I completely agree with this notion. However, I feel like we're sorely missing out on some form of visual exploration. I feel like the majority of my time is spent trying to understand the flow of execution of a program I'm trying to maintain that was written by other teams that are long gone.

It would be so amazing to be able to "zoom out" from the text and get a graph view of execution flow through different files. And then being able to highlight a particular execution flow that you're studying would be great. I know we already have some flavors of this with "find all references", or something like Visual Studio's profiling tools that highlight flows of execution, but none of these have ever felt like they improve the exploration of the codebase very much.

It would be very interesting to see some tools that allow a more fluid exploration of an unknown codebase. More akin to zooming out of a Google map view and tracing flow from point to point, instead of diving headfirst into a million files looking for the correct information.

Yes, like crocodile clips for a circuit board, I can insert a probe into a circuit and see what's on the wire.

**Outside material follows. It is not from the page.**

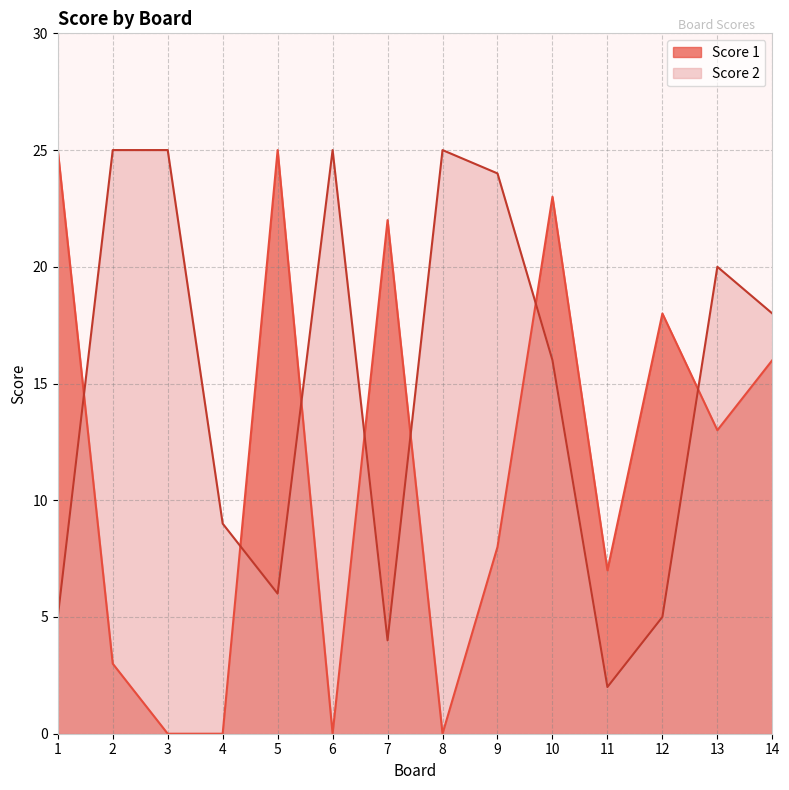

How many intersections are there between Score 1 and Score 2?

7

When your callstack is 50 methods deep and there's 20 layers involved and marshalling and it's difficult to see what is going on.

I want to mark two pieces of code and see the data structures passing through them, similar to a debugger but more like a log file or trace like Jaegar or Kibana. But the actual POJO or JSON objects themselves.

This is a great analogy and captures what I meant very clearly! It would be awesome to pinpoint two pieces of code and ask for the execution flow visualizer for that path :)
Thank you for sharing your idea with us :-)
I've felt like this for a very long time, and it's disappointing that there aren't really any tools to do this yet. It would make it so much faster to come up to speed on a new codebase, and also to see where some potential problems might lie.
Sourcetrail actually tried to do that for a select few languages https://github.com/CoatiSoftware/Sourcetrail

Sadly, they retired the entire project a while back.

This looks very cool and pretty similar to what I was visualizing. I'll have to download it and play around with it for a bit :)
Seems like you’re describing architecture or sequence diagrams.
> Another thing that rubs me wrong is the recurring notion that we need to get rid of the text as a representation of code. I've yet to meet a mathematician who wants to get completely rid of formulas because coming up with a proof is slow and cumbersome.

I see what you're saying, if I understand correctly, in terms of the hype around "low or no code" environments, if that's what you mean. However, I do disagree with the notion of equating code with text. It seems myopic in the same fashion of equating tape or punch cards with code.

Also, I think the mathematics example isn't quite apt. Mathematicians are very willing to use visual representations to both illustrate and prove ideas. The way mathematicians work is actually a great example of moving between visual and symbolic representations and also prose.

In many significant ways, text is a highly limiting form of expression. In my opinion, we have nearly tapped out the available expression that can come from purely text-based programming languages. One example of this is the limitations of the innovations in syntax. There's been basically no significant innovation in this area aside from small iterative improvements, and I think that's a fundamental limit we've hit. I feel the future of programming is likely to hinge on a highly hybrid environment. In some sense, Smalltalk and its ilk, Emacs and Common Lisp, TouchDesigner, LabVIEW, and vvvv are precursors for what could come.